● **SUPPLIED MATERIAL**
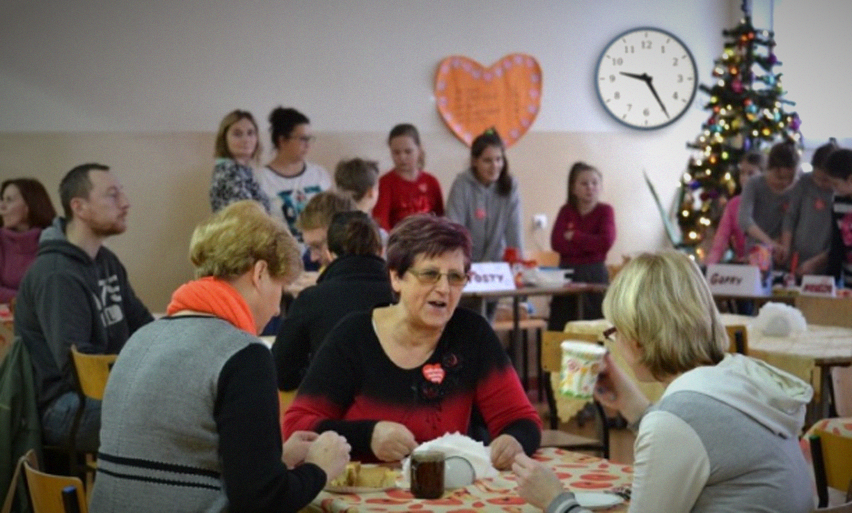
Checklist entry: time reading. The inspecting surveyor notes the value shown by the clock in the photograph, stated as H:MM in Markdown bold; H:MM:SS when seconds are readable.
**9:25**
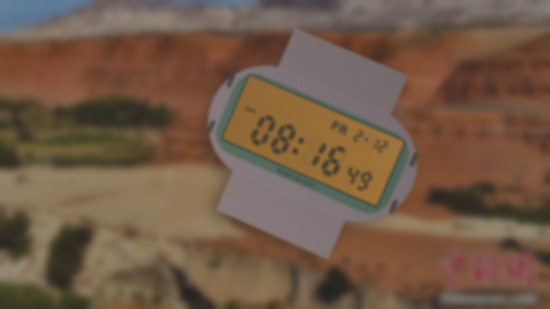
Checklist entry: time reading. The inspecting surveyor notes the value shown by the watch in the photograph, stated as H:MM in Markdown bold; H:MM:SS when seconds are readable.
**8:16:49**
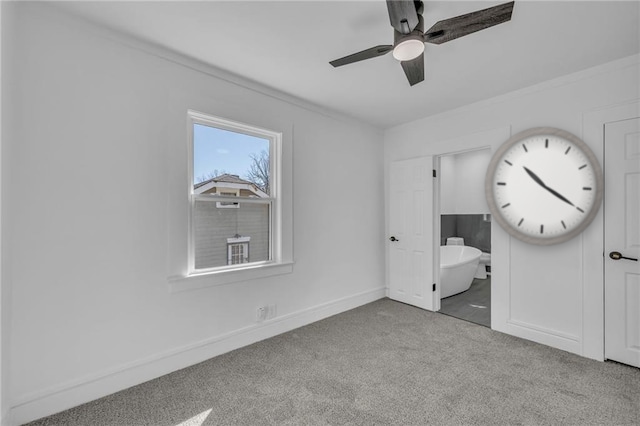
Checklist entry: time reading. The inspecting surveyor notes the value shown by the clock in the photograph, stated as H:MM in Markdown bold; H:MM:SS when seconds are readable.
**10:20**
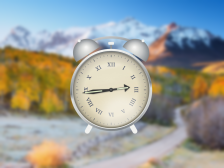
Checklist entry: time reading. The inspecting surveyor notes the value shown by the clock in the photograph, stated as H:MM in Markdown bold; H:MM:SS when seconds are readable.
**2:44**
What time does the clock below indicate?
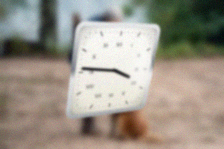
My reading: 3:46
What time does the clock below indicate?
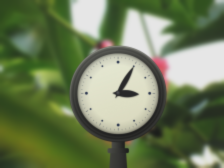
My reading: 3:05
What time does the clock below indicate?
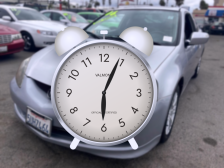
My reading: 6:04
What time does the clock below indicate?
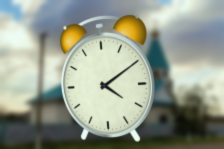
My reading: 4:10
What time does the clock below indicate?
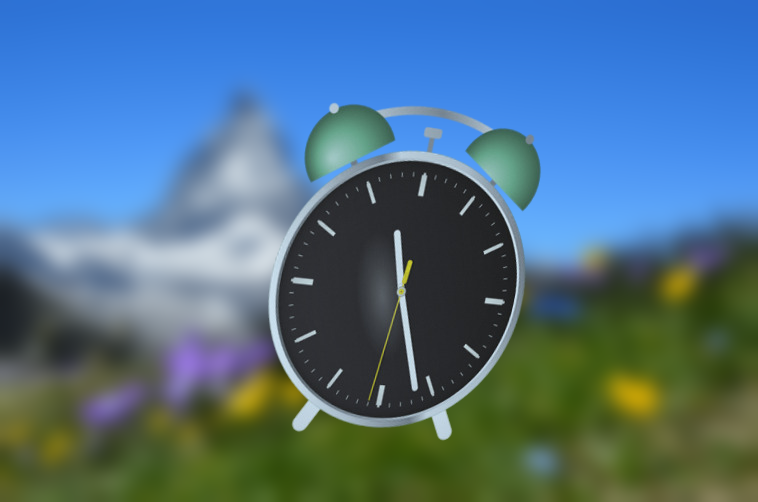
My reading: 11:26:31
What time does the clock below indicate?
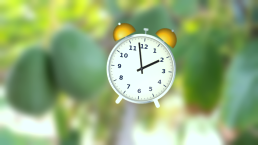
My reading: 1:58
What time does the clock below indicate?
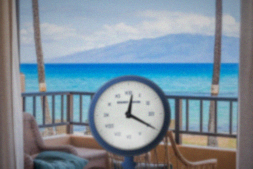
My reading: 12:20
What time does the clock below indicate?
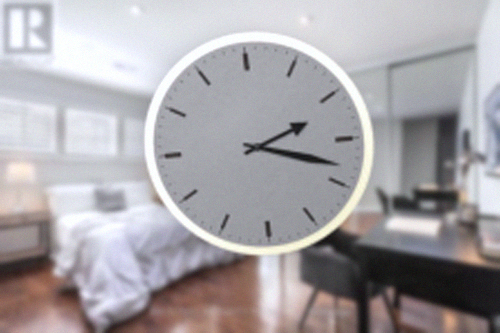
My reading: 2:18
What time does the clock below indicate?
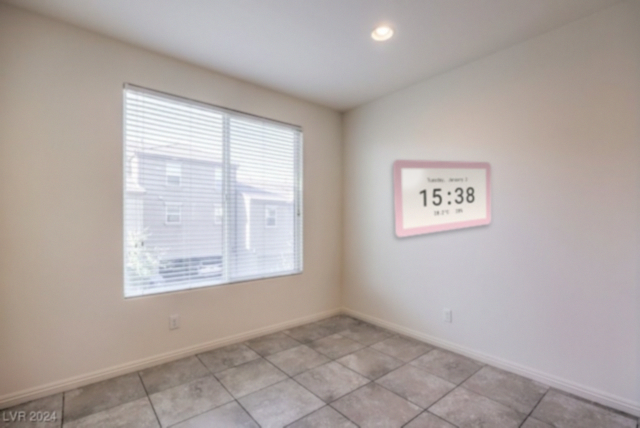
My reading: 15:38
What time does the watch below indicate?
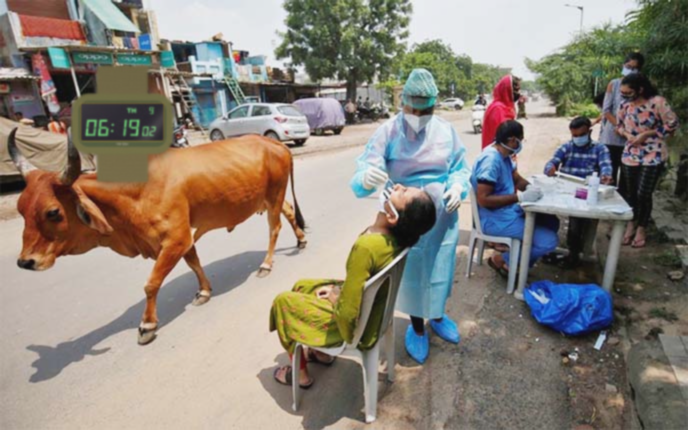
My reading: 6:19
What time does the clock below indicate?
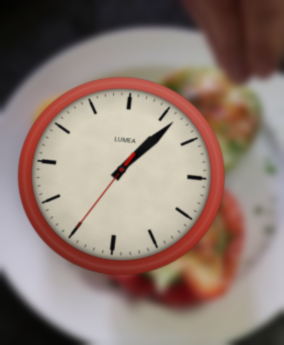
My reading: 1:06:35
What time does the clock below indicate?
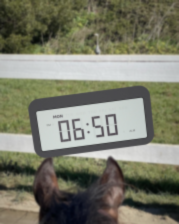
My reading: 6:50
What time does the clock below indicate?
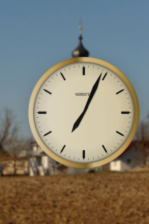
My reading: 7:04
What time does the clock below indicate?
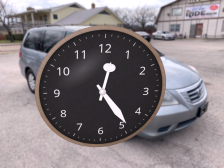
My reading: 12:24
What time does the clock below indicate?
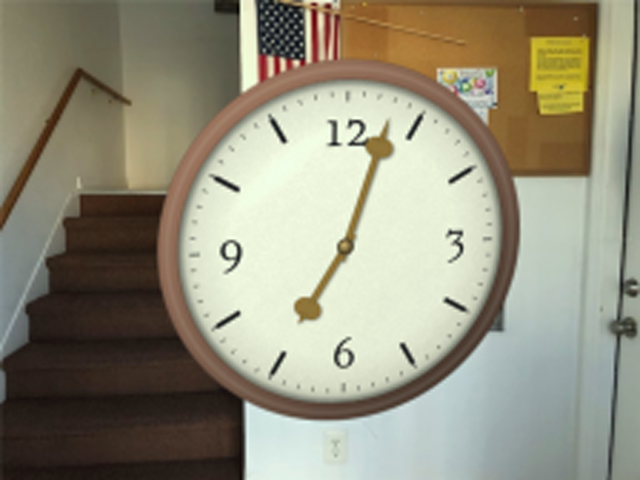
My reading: 7:03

● **GIVEN TASK**
Repeat the records above word for word, from their start through the line that contains "My reading: 7:04". Leave the pictures out of your answer.

● **SOLUTION BELOW**
Checklist entry: time reading. The inspecting surveyor notes the value shown by the clock in the photograph, stated as H:MM in Markdown bold; H:MM:SS when seconds are readable.
**9:25**
Checklist entry: time reading. The inspecting surveyor notes the value shown by the watch in the photograph, stated as H:MM in Markdown bold; H:MM:SS when seconds are readable.
**8:16:49**
Checklist entry: time reading. The inspecting surveyor notes the value shown by the clock in the photograph, stated as H:MM in Markdown bold; H:MM:SS when seconds are readable.
**10:20**
Checklist entry: time reading. The inspecting surveyor notes the value shown by the clock in the photograph, stated as H:MM in Markdown bold; H:MM:SS when seconds are readable.
**2:44**
What time does the clock below indicate?
My reading: 3:46
What time does the clock below indicate?
My reading: 3:05
What time does the clock below indicate?
My reading: 6:04
What time does the clock below indicate?
My reading: 4:10
What time does the clock below indicate?
My reading: 11:26:31
What time does the clock below indicate?
My reading: 1:58
What time does the clock below indicate?
My reading: 12:20
What time does the clock below indicate?
My reading: 2:18
What time does the clock below indicate?
My reading: 15:38
What time does the watch below indicate?
My reading: 6:19
What time does the clock below indicate?
My reading: 1:06:35
What time does the clock below indicate?
My reading: 6:50
What time does the clock below indicate?
My reading: 7:04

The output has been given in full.